Çok güzel bir romandı, Şeker Portakalı'nı sevmiş olan herkes bunu da sever bence.

24 Nisan 2013 Çarşamba

Sana Gül Bahçesi Vadetmedim, Joanne Greenberg

 

Deborah, 16 yaşında, şizofren bir genç kızdır ve ailesi onu bir akıl hastanesine yatırmaya karar verir. Şimdiye dek okuduğum ve izlediğim pek çok şizofreni öyküsünün yanında bu romanın daha özel olmasının sebebi, bu rahatsızlığın, baş kahramana özenilesi bir yön katmayıp baş kahramanın ne gerçek dünyadan kopabilip ne de zihninde yarattığı dünyayı yok edebilmesiyle birlikte iki dünyanın arasında kalmanın sancısını çok sade ve güzel bir şekilde anlatmasıydı. Yani, "Oo şizofren kız hikayesi, kesin basittir, sonunda kız şizofren çıkıyordur, ucuz edebiyattır, baş kahraman cool bir roman kahramanıdır..." diye düşünmemeniz gerek, Sana Gül Bahçesi Vadetmedim, oldukça büyük acıları ve sancılı bir savaşı anlatıyor.

Romanın ismi çok güzel, Deborah'ın, doktoruyla yaptığı bir konuşmada iyileşip hastaneden çıktığında gerçek dünyaya uyum sağlayıp sağlayamayacağından korktuğunu anlatırken doktorunun ona söylediği bir cümleden geliyor romanın ismi, doktor, Deborah'a "Sana gül bahçesi vadetmiyorum, her şey güllük gülistanlık olmayacak," der.

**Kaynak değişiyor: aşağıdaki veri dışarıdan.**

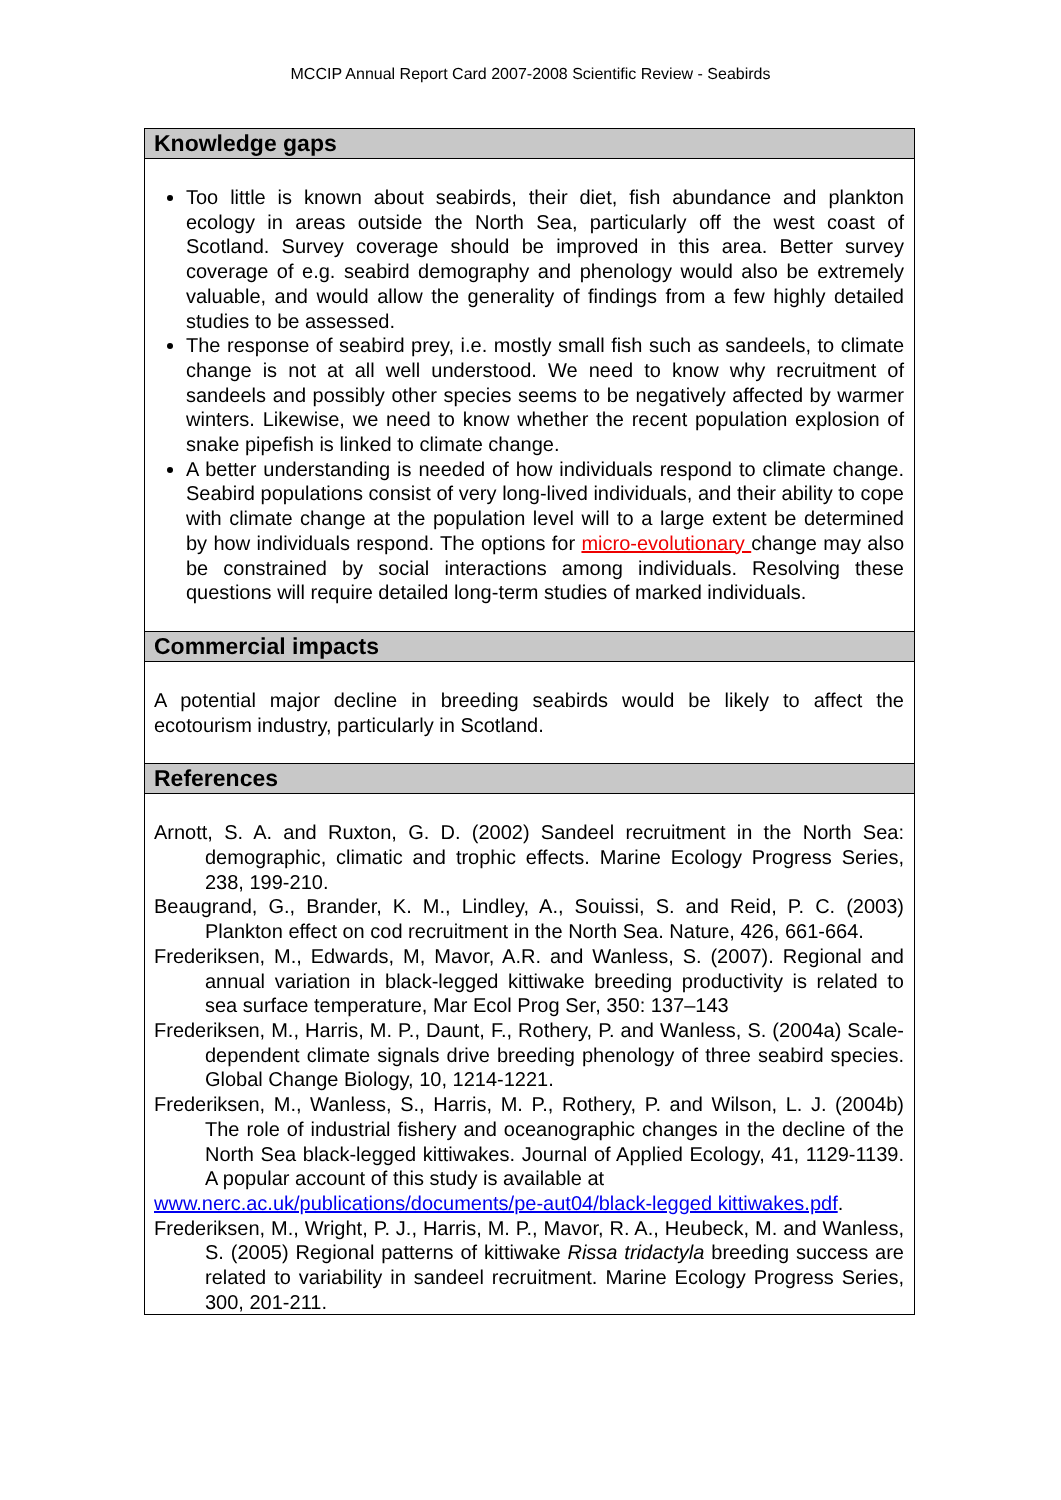MCCIP Annual Report Card 2007-2008 Scientific Review - Seabirds
Knowledge gaps
Too little is known about seabirds, their diet, fish abundance and plankton ecology in areas outside the North Sea, particularly off the west coast of Scotland. Survey coverage should be improved in this area. Better survey coverage of e.g. seabird demography and phenology would also be extremely valuable, and would allow the generality of findings from a few highly detailed studies to be assessed.
The response of seabird prey, i.e. mostly small fish such as sandeels, to climate change is not at all well understood. We need to know why recruitment of sandeels and possibly other species seems to be negatively affected by warmer winters. Likewise, we need to know whether the recent population explosion of snake pipefish is linked to climate change.
A better understanding is needed of how individuals respond to climate change. Seabird populations consist of very long-lived individuals, and their ability to cope with climate change at the population level will to a large extent be determined by how individuals respond. The options for micro-evolutionary change may also be constrained by social interactions among individuals. Resolving these questions will require detailed long-term studies of marked individuals.
Commercial impacts
A potential major decline in breeding seabirds would be likely to affect the ecotourism industry, particularly in Scotland.
References
Arnott, S. A. and Ruxton, G. D. (2002) Sandeel recruitment in the North Sea: demographic, climatic and trophic effects. Marine Ecology Progress Series, 238, 199-210.
Beaugrand, G., Brander, K. M., Lindley, A., Souissi, S. and Reid, P. C. (2003) Plankton effect on cod recruitment in the North Sea. Nature, 426, 661-664.
Frederiksen, M., Edwards, M, Mavor, A.R. and Wanless, S. (2007). Regional and annual variation in black-legged kittiwake breeding productivity is related to sea surface temperature, Mar Ecol Prog Ser, 350: 137–143
Frederiksen, M., Harris, M. P., Daunt, F., Rothery, P. and Wanless, S. (2004a) Scale-dependent climate signals drive breeding phenology of three seabird species. Global Change Biology, 10, 1214-1221.
Frederiksen, M., Wanless, S., Harris, M. P., Rothery, P. and Wilson, L. J. (2004b) The role of industrial fishery and oceanographic changes in the decline of the North Sea black-legged kittiwakes. Journal of Applied Ecology, 41, 1129-1139. A popular account of this study is available at
www.nerc.ac.uk/publications/documents/pe-aut04/black-legged kittiwakes.pdf.
Frederiksen, M., Wright, P. J., Harris, M. P., Mavor, R. A., Heubeck, M. and Wanless, S. (2005) Regional patterns of kittiwake Rissa tridactyla breeding success are related to variability in sandeel recruitment. Marine Ecology Progress Series, 300, 201-211.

Hayat zaten zor, yaşam kaygısı zaten akıl hastası olmayanlar için de ön planda ve iyileşmeye çalışan bir akıl hastasının korkularının arasında, gerçeklik algısını geri kazanmak, zihnini kontrol altına almaya çalışmak, tepkilerini kontrol edebilmek dışında bir de iş bulmak, liseden mezun olabilmek gibi dertler de eklenince, üstelik akıl hastası olmayan ve o yaştaki bir genç kızın bile buluğ çağı bunalımları varken 16 yaşındaki Deborah'ın her şeyin altından kalkabilmeye çalışmasını okuyunca kesinlikle etkileneceksiniz.

Deborah'ın rahatsızlığının yıllar boyunca içinde nasıl da büyüdüğünü, normal bir çocuk gibi görünürken içinde yavaş yavaş kurduğu ve sonunda kontrol edemediği dünyaya nasıl yenik düştüğünü okurken "Ne kadar güzel anlatılmış..." demiştim, roman zaten Joanne Greenberg'in yarı otobiyografik romanı olarak geçiyormuş, yazar, kendisi de böyle bir akıl hastalığını geride bırakmış ve roman ilk yayımlandığında Hannah Green adıyla basılmış. 

Romandan uyarlanmış bir film de var, aynı isimli: I Never Promised You A Rose Garden.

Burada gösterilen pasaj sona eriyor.